Imagination is more important than knowledge. ~ Einstein
My current sabbatical in New Orleans got me rethinking the meaning of work, the universe, everything. We are at the doorsteps of machine super intelligence (ASIs), what will remain are only what’s human. Intuition of the Culture girl in Iain Banks’ Consider Phlebas could out guess Minds a million times smarter than her. What else can we, I do in the coming age?
I have 2 ideas. I’ve not been more excited than since I built isoHunt 25 years ago. I’m going monk mode in my cave
The vibes must flow. Long live the builders!
APPENDIX
Vibe coding is akin to the rise of Jazz around New Orleans.
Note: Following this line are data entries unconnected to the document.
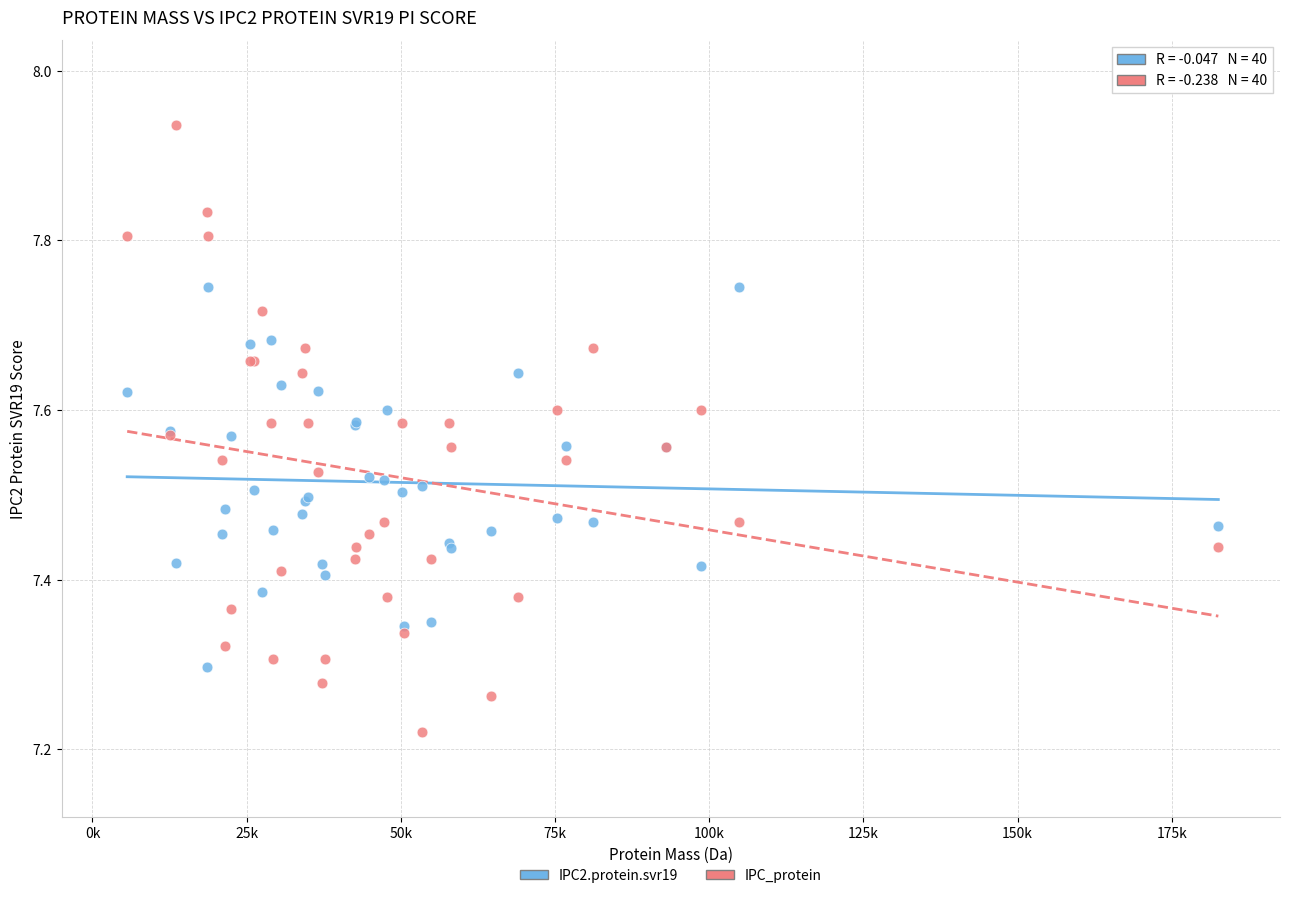

Which series contains the highest Y value?

IPC_protein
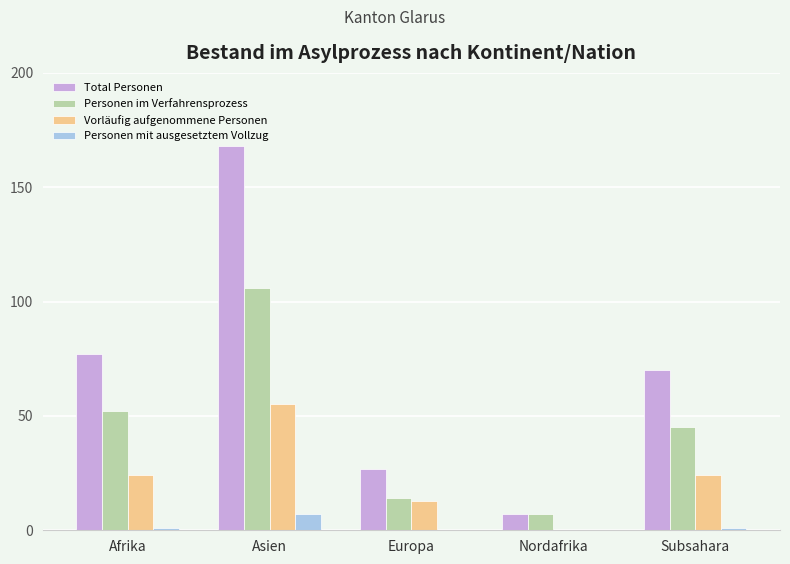

Reading right to left, transcribe all the data shown in this chart.

Total Personen: 70	7	27	168	77
Personen im Verfahrensprozess: 45	7	14	106	52
Vorläufig aufgenommene Personen: 24	0	13	55	24
Personen mit ausgesetztem Vollzug: 1	0	0	7	1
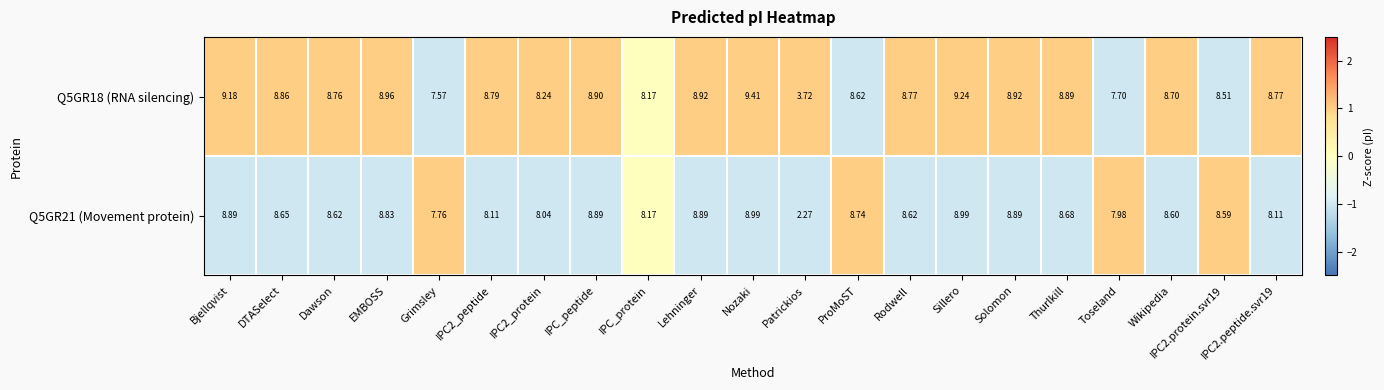

At which label does Q5GR21 (Movement protein) first exceed 8?

Bjellqvist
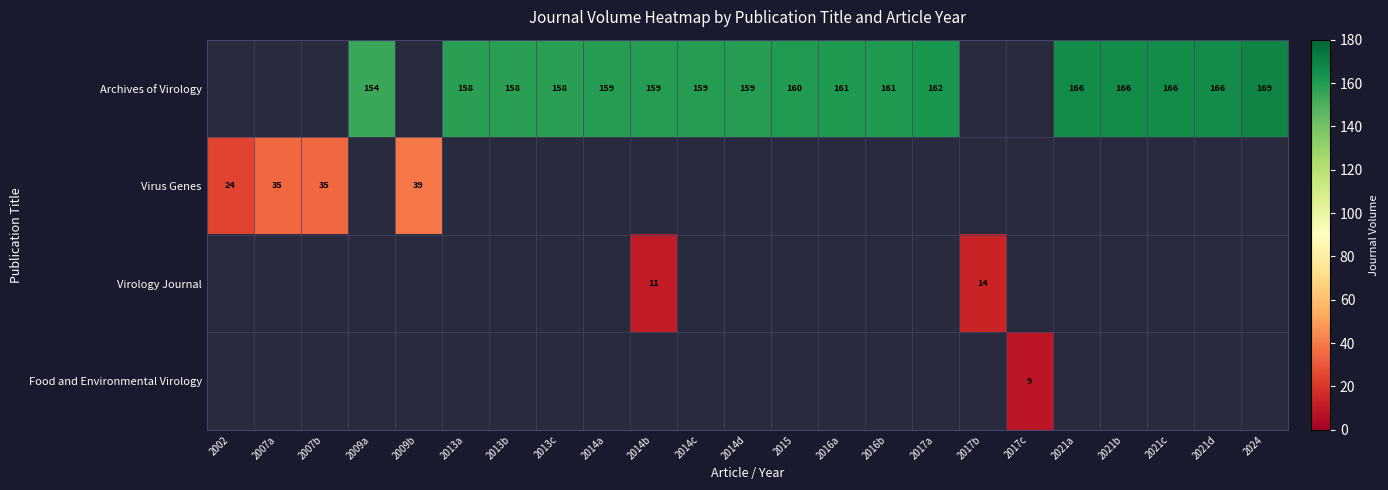

The Virus Genes series shows 27 at 2009b. True or false?

False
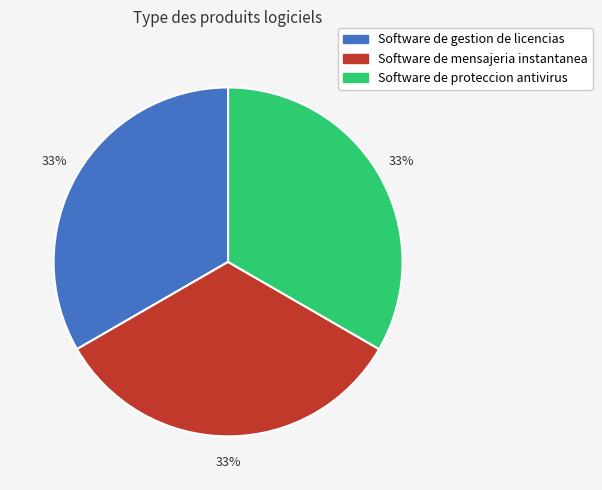

To the nearest percent, what is the combined percentage of Software de gestion de licencias and Software de proteccion antivirus?

67%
What was considered devil music, low class by uneducated self taught musicians breaking all the rules of classical music birthed whole new inventive genres. I believe this will happen to all sectors of knowledge work. Professionals relying on certifications and established processes with no creativity are not going to have a good time
I also hate the word artificial in ASI. First, there won’t be AGI, we are the general intelligence. ASI should be rebranded to be more accurately MSI. There’s human intelligence, and there’s machine intelligence. Artificial will be like a racist word. We will coexist like in the Culture
There's a new kind of coding I call "vibe coding", where you fully give in to the vibes, embrace exponentials, and forget that the code even exists. It's possible because the LLMs (e.g. Cursor Composer w Sonnet) are getting too good. Also I just talk to Composer with SuperWhisper so I barely even touch the keyboard. I ask for the dumbest things like "decrease the padding on the sidebar by half" because I'm too lazy to find it. I "Accept All" always, I don't read the diffs anymore. When I get error messages I just copy paste them in with no comment, usually that fixes it. The code grows beyond my usual comprehension, I'd have to really read through it for a while. Sometimes the LLMs can't fix a bug so I just work around it or ask for random changes until it goes away. It's not too bad for throwaway weekend projects, but still quite amusing. I'm building a project or webapp, but it's not really coding - I just see stuff, say stuff, run stuff, and copy paste stuff, and it mostly works.